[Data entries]
* BEGIN *

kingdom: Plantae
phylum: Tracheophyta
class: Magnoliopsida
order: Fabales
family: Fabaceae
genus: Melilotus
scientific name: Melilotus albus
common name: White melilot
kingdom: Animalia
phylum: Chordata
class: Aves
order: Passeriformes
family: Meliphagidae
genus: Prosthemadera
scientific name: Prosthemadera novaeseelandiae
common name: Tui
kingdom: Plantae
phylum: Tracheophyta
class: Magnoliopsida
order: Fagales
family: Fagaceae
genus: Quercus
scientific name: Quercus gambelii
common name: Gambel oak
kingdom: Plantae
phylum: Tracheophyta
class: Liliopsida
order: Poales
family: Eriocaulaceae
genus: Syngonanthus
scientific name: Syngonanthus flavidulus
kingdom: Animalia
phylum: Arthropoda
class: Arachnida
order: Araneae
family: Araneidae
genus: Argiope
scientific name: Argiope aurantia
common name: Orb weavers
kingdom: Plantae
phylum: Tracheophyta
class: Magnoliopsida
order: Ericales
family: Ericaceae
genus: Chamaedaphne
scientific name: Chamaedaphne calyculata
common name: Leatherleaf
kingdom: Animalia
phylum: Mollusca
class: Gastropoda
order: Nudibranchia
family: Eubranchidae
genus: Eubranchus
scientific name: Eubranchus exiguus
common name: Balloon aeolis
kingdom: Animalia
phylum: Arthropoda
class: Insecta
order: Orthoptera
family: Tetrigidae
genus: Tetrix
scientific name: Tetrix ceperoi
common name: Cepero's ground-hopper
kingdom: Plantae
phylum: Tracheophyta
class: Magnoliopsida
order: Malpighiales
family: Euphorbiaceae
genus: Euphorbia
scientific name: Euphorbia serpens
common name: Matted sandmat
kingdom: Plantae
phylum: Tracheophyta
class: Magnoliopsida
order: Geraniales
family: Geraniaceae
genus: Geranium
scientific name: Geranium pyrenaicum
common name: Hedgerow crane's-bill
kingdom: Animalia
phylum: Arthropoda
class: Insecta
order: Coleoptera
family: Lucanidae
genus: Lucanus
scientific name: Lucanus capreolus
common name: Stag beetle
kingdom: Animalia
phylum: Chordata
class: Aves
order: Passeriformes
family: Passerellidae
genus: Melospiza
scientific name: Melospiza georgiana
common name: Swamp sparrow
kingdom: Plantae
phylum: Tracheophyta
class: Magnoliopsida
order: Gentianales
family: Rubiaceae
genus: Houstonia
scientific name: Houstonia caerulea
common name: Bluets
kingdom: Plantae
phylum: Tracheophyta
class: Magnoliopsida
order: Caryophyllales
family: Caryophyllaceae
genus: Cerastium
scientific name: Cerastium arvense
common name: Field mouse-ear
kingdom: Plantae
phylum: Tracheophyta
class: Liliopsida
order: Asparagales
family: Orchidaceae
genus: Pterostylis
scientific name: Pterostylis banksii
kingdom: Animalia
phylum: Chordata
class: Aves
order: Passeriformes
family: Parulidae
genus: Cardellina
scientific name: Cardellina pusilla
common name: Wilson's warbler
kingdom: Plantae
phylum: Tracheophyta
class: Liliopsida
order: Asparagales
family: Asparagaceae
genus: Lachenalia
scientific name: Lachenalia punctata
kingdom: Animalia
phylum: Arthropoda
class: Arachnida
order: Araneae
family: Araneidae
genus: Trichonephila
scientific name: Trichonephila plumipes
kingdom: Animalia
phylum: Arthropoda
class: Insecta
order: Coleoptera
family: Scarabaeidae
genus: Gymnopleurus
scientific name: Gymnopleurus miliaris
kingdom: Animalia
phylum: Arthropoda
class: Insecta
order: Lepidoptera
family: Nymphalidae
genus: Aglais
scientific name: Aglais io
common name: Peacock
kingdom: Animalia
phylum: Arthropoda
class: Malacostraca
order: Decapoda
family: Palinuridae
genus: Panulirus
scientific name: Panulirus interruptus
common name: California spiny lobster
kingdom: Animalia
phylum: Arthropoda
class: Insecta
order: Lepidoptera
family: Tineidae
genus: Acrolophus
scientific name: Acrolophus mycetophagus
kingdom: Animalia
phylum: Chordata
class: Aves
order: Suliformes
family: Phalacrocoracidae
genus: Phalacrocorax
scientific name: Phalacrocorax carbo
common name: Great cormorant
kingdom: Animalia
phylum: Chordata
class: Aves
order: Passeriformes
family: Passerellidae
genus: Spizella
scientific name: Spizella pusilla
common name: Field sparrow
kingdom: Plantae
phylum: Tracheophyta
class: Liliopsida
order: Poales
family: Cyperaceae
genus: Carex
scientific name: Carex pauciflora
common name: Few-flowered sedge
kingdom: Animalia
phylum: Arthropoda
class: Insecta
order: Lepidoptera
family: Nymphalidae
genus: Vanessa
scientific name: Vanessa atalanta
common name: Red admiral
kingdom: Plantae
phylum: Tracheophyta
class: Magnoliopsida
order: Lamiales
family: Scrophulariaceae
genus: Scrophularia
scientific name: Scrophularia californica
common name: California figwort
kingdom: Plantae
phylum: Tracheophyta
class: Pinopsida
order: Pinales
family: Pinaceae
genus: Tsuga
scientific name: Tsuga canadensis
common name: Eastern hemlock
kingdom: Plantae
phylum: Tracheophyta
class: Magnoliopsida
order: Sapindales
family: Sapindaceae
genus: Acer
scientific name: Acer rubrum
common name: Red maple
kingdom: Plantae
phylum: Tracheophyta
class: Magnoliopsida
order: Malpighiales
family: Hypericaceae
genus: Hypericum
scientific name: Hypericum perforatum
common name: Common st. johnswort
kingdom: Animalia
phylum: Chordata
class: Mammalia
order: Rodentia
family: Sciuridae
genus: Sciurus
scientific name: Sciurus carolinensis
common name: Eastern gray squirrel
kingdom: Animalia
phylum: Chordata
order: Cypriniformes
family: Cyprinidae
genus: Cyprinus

* END *

## Goal
Rewrite every line of the entries above as a Markdown table with two columns, Row and Line. Number each line in order and skip any blank lines.

## Result
| Row | Line |
|---|---|
| 1 | kingdom: Plantae |
| 2 | phylum: Tracheophyta |
| 3 | class: Magnoliopsida |
| 4 | order: Fabales |
| 5 | family: Fabaceae |
| 6 | genus: Melilotus |
| 7 | scientific name: Melilotus albus |
| 8 | common name: White melilot |
| 9 | kingdom: Animalia |
| 10 | phylum: Chordata |
| 11 | class: Aves |
| 12 | order: Passeriformes |
| 13 | family: Meliphagidae |
| 14 | genus: Prosthemadera |
| 15 | scientific name: Prosthemadera novaeseelandiae |
| 16 | common name: Tui |
| 17 | kingdom: Plantae |
| 18 | phylum: Tracheophyta |
| 19 | class: Magnoliopsida |
| 20 | order: Fagales |
| 21 | family: Fagaceae |
| 22 | genus: Quercus |
| 23 | scientific name: Quercus gambelii |
| 24 | common name: Gambel oak |
| 25 | kingdom: Plantae |
| 26 | phylum: Tracheophyta |
| 27 | class: Liliopsida |
| 28 | order: Poales |
| 29 | family: Eriocaulaceae |
| 30 | genus: Syngonanthus |
| 31 | scientific name: Syngonanthus flavidulus |
| 32 | kingdom: Animalia |
| 33 | phylum: Arthropoda |
| 34 | class: Arachnida |
| 35 | order: Araneae |
| 36 | family: Araneidae |
| 37 | genus: Argiope |
| 38 | scientific name: Argiope aurantia |
| 39 | common name: Orb weavers |
| 40 | kingdom: Plantae |
| 41 | phylum: Tracheophyta |
| 42 | class: Magnoliopsida |
| 43 | order: Ericales |
| 44 | family: Ericaceae |
| 45 | genus: Chamaedaphne |
| 46 | scientific name: Chamaedaphne calyculata |
| 47 | common name: Leatherleaf |
| 48 | kingdom: Animalia |
| 49 | phylum: Mollusca |
| 50 | class: Gastropoda |
| 51 | order: Nudibranchia |
| 52 | family: Eubranchidae |
| 53 | genus: Eubranchus |
| 54 | scientific name: Eubranchus exiguus |
| 55 | common name: Balloon aeolis |
| 56 | kingdom: Animalia |
| 57 | phylum: Arthropoda |
| 58 | class: Insecta |
| 59 | order: Orthoptera |
| 60 | family: Tetrigidae |
| 61 | genus: Tetrix |
| 62 | scientific name: Tetrix ceperoi |
| 63 | common name: Cepero's ground-hopper |
| 64 | kingdom: Plantae |
| 65 | phylum: Tracheophyta |
| 66 | class: Magnoliopsida |
| 67 | order: Malpighiales |
| 68 | family: Euphorbiaceae |
| 69 | genus: Euphorbia |
| 70 | scientific name: Euphorbia serpens |
| 71 | common name: Matted sandmat |
| 72 | kingdom: Plantae |
| 73 | phylum: Tracheophyta |
| 74 | class: Magnoliopsida |
| 75 | order: Geraniales |
| 76 | family: Geraniaceae |
| 77 | genus: Geranium |
| 78 | scientific name: Geranium pyrenaicum |
| 79 | common name: Hedgerow crane's-bill |
| 80 | kingdom: Animalia |
| 81 | phylum: Arthropoda |
| 82 | class: Insecta |
| 83 | order: Coleoptera |
| 84 | family: Lucanidae |
| 85 | genus: Lucanus |
| 86 | scientific name: Lucanus capreolus |
| 87 | common name: Stag beetle |
| 88 | kingdom: Animalia |
| 89 | phylum: Chordata |
| 90 | class: Aves |
| 91 | order: Passeriformes |
| 92 | family: Passerellidae |
| 93 | genus: Melospiza |
| 94 | scientific name: Melospiza georgiana |
| 95 | common name: Swamp sparrow |
| 96 | kingdom: Plantae |
| 97 | phylum: Tracheophyta |
| 98 | class: Magnoliopsida |
| 99 | order: Gentianales |
| 100 | family: Rubiaceae |
| 101 | genus: Houstonia |
| 102 | scientific name: Houstonia caerulea |
| 103 | common name: Bluets |
| 104 | kingdom: Plantae |
| 105 | phylum: Tracheophyta |
| 106 | class: Magnoliopsida |
| 107 | order: Caryophyllales |
| 108 | family: Caryophyllaceae |
| 109 | genus: Cerastium |
| 110 | scientific name: Cerastium arvense |
| 111 | common name: Field mouse-ear |
| 112 | kingdom: Plantae |
| 113 | phylum: Tracheophyta |
| 114 | class: Liliopsida |
| 115 | order: Asparagales |
| 116 | family: Orchidaceae |
| 117 | genus: Pterostylis |
| 118 | scientific name: Pterostylis banksii |
| 119 | kingdom: Animalia |
| 120 | phylum: Chordata |
| 121 | class: Aves |
| 122 | order: Passeriformes |
| 123 | family: Parulidae |
| 124 | genus: Cardellina |
| 125 | scientific name: Cardellina pusilla |
| 126 | common name: Wilson's warbler |
| 127 | kingdom: Plantae |
| 128 | phylum: Tracheophyta |
| 129 | class: Liliopsida |
| 130 | order: Asparagales |
| 131 | family: Asparagaceae |
| 132 | genus: Lachenalia |
| 133 | scientific name: Lachenalia punctata |
| 134 | kingdom: Animalia |
| 135 | phylum: Arthropoda |
| 136 | class: Arachnida |
| 137 | order: Araneae |
| 138 | family: Araneidae |
| 139 | genus: Trichonephila |
| 140 | scientific name: Trichonephila plumipes |
| 141 | kingdom: Animalia |
| 142 | phylum: Arthropoda |
| 143 | class: Insecta |
| 144 | order: Coleoptera |
| 145 | family: Scarabaeidae |
| 146 | genus: Gymnopleurus |
| 147 | scientific name: Gymnopleurus miliaris |
| 148 | kingdom: Animalia |
| 149 | phylum: Arthropoda |
| 150 | class: Insecta |
| 151 | order: Lepidoptera |
| 152 | family: Nymphalidae |
| 153 | genus: Aglais |
| 154 | scientific name: Aglais io |
| 155 | common name: Peacock |
| 156 | kingdom: Animalia |
| 157 | phylum: Arthropoda |
| 158 | class: Malacostraca |
| 159 | order: Decapoda |
| 160 | family: Palinuridae |
| 161 | genus: Panulirus |
| 162 | scientific name: Panulirus interruptus |
| 163 | common name: California spiny lobster |
| 164 | kingdom: Animalia |
| 165 | phylum: Arthropoda |
| 166 | class: Insecta |
| 167 | order: Lepidoptera |
| 168 | family: Tineidae |
| 169 | genus: Acrolophus |
| 170 | scientific name: Acrolophus mycetophagus |
| 171 | kingdom: Animalia |
| 172 | phylum: Chordata |
| 173 | class: Aves |
| 174 | order: Suliformes |
| 175 | family: Phalacrocoracidae |
| 176 | genus: Phalacrocorax |
| 177 | scientific name: Phalacrocorax carbo |
| 178 | common name: Great cormorant |
| 179 | kingdom: Animalia |
| 180 | phylum: Chordata |
| 181 | class: Aves |
| 182 | order: Passeriformes |
| 183 | family: Passerellidae |
| 184 | genus: Spizella |
| 185 | scientific name: Spizella pusilla |
| 186 | common name: Field sparrow |
| 187 | kingdom: Plantae |
| 188 | phylum: Tracheophyta |
| 189 | class: Liliopsida |
| 190 | order: Poales |
| 191 | family: Cyperaceae |
| 192 | genus: Carex |
| 193 | scientific name: Carex pauciflora |
| 194 | common name: Few-flowered sedge |
| 195 | kingdom: Animalia |
| 196 | phylum: Arthropoda |
| 197 | class: Insecta |
| 198 | order: Lepidoptera |
| 199 | family: Nymphalidae |
| 200 | genus: Vanessa |
| 201 | scientific name: Vanessa atalanta |
| 202 | common name: Red admiral |
| 203 | kingdom: Plantae |
| 204 | phylum: Tracheophyta |
| 205 | class: Magnoliopsida |
| 206 | order: Lamiales |
| 207 | family: Scrophulariaceae |
| 208 | genus: Scrophularia |
| 209 | scientific name: Scrophularia californica |
| 210 | common name: California figwort |
| 211 | kingdom: Plantae |
| 212 | phylum: Tracheophyta |
| 213 | class: Pinopsida |
| 214 | order: Pinales |
| 215 | family: Pinaceae |
| 216 | genus: Tsuga |
| 217 | scientific name: Tsuga canadensis |
| 218 | common name: Eastern hemlock |
| 219 | kingdom: Plantae |
| 220 | phylum: Tracheophyta |
| 221 | class: Magnoliopsida |
| 222 | order: Sapindales |
| 223 | family: Sapindaceae |
| 224 | genus: Acer |
| 225 | scientific name: Acer rubrum |
| 226 | common name: Red maple |
| 227 | kingdom: Plantae |
| 228 | phylum: Tracheophyta |
| 229 | class: Magnoliopsida |
| 230 | order: Malpighiales |
| 231 | family: Hypericaceae |
| 232 | genus: Hypericum |
| 233 | scientific name: Hypericum perforatum |
| 234 | common name: Common st. johnswort |
| 235 | kingdom: Animalia |
| 236 | phylum: Chordata |
| 237 | class: Mammalia |
| 238 | order: Rodentia |
| 239 | family: Sciuridae |
| 240 | genus: Sciurus |
| 241 | scientific name: Sciurus carolinensis |
| 242 | common name: Eastern gray squirrel |
| 243 | kingdom: Animalia |
| 244 | phylum: Chordata |
| 245 | order: Cypriniformes |
| 246 | family: Cyprinidae |
| 247 | genus: Cyprinus |